Школа – это самый красивый дом в деревне. Будто луковки на грядке, сидим мы на грубо обструганных скамейках, впереди – наименее знающие, сзади – самые просвещенные. Четырнадцатилетний мальчик сидит рядом с семилетним, и оба учат азбуку. В школе жарко, карандаши скрипят по грифельным доскам; новички, высунув языки от усердия, переписывают: «мама», «тятя»; те, кто ушел вперед, хором читают наизусть: «Зима!.. Крестьянин, торжествуя, на дровнях обновляет путь; его лошадка, снег почуя, плетется рысью, как-нибудь». Конечно же, Пушкин!
За деревянной перегородкой – комната учительницы, где под потолком покачивается керосиновая лампа, которую она зажжет, когда мы разойдемся. Перед низкими оконцами растянулась унылая улица, окаймленная избами. Девушка ходит вдоль скамеек и парт, исправляет ошибки, подсказывает, объясняет; наверное, она с грустью вспоминает о той поре, когда она сама училась в тульском епархиальном училище, и, быть может, мечтает, что в один прекрасный день отец выдаст ее замуж за молодого семинариста (согласно правилам, им полагается жениться до рукоположения), и он увезет ее в другой затерянный уголок бескрайней России. Она терпелива и спокойна, единственная «барышня» в среде крестьян, – а они несут ей то яйца, молоко, сало, то отрез холста в благодарность за то, что она занимается с их детьми. Но она знает: с наступлением первых погожих дней школа опустеет. Опять начнутся полевые работы, и родители, считая образование ненужной роскошью, которая может отбить у детей охоту к тяжкому труду, запретят им продолжать ученье.
А мне так же легко освоиться в дудкинской школе, как в Екатерининском институте, – может быть, даже легче. Я, конечно, опережаю своих школьных товарищей в интеллектуальном развитии, но я не самая умная среди них – и знаю это. Некоторые способнее меня, и все более прилежны. Они приходят в школу по собственному желанию, и кому-то из них стоит большого труда добиться на то родительского позволения. Они никогда не бывали в городе, и им знакомы только эти деревни да поля без конца и края. Перед ними, как когда-то передо мной, открывается дверца в широкий мир. Будут ли они счастливее меня? Их будущее так же неопределенно и чревато опасностями, как и мое.
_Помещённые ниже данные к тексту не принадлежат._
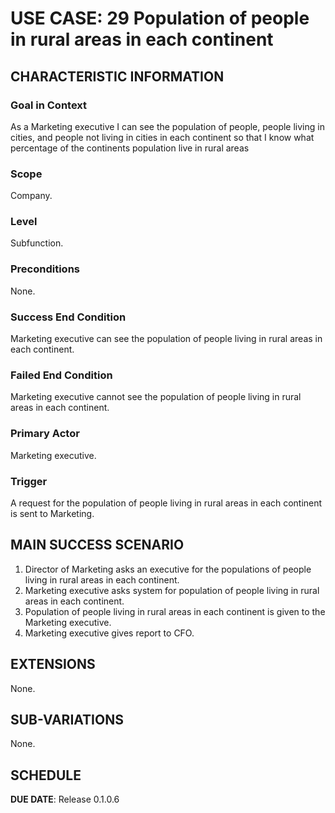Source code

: # USE CASE: 29 Population of people in rural areas in each continent

## CHARACTERISTIC INFORMATION

### Goal in Context

As a Marketing executive I can see the population of people, people living in cities, and people not living in cities in each continent so that I know what percentage of the continents population live in rural areas

### Scope

Company.

### Level

Subfunction.

### Preconditions

None.

### Success End Condition

Marketing executive can see the population of people living in rural areas in each continent.

### Failed End Condition

Marketing executive cannot see the population of people living in rural areas in each continent.

### Primary Actor

Marketing executive.

### Trigger

A request for the population of people living in rural areas in each continent is sent to Marketing.

## MAIN SUCCESS SCENARIO

1. Director of Marketing asks an executive for the populations of people living in rural areas in each continent.
2. Marketing executive asks system for population of people living in rural areas in each continent.
3. Population of people living in rural areas in each continent is given to the Marketing executive.
4. Marketing executive gives report to CFO.

## EXTENSIONS

None.

## SUB-VARIATIONS

None.

## SCHEDULE

**DUE DATE**: Release 0.1.0.6
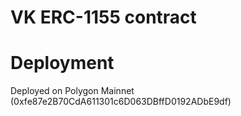 # VK ERC-1155 contract

# Deployment
Deployed on Polygon Mainnet (0xfe87e2B70CdA611301c6D063DBffD0192ADbE9df)
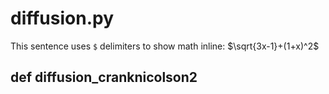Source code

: # diffusion.py

This sentence uses `$` delimiters to show math inline:  $\sqrt{3x-1}+(1+x)^2$

## def diffusion_cranknicolson2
Мы выехали из Прони в Петроград только во второй половине января. Дмитрий уже там. Ему четырнадцать лет, и он способен путешествовать самостоятельно, не нуждаясь в провожатых. На перроне епифанского вокзала передо мной возникает в ночи тяжелый пыхтящий паровоз – в этом чудовище нет ничего аэродинамического, оно выплевывает пар, алеющий отблесками топки, подобной драконьей пасти, а машинист с почерневшим от угля лицом бросает в нее пищу. Опасаясь, как всегда, морской болезни, я не тороплюсь идти спать в купе, обтянутое красным бархатом, задерживаюсь на площадке: здесь трясет, но это приятнее, чем мягкое укачивание спального вагона. Вытянувшись на кушетке, я стараюсь побороть тошноту, и мятные пастилки одна за другой тают у меня во рту. Поезд проезжает маленькие станции, останавливается на прочих, а на перегонах тянется все тот же пейзаж, плоский и белый, освещенный луной.
По безмолвным просторам огромной страны еду я на последнее свидание с Петроградом.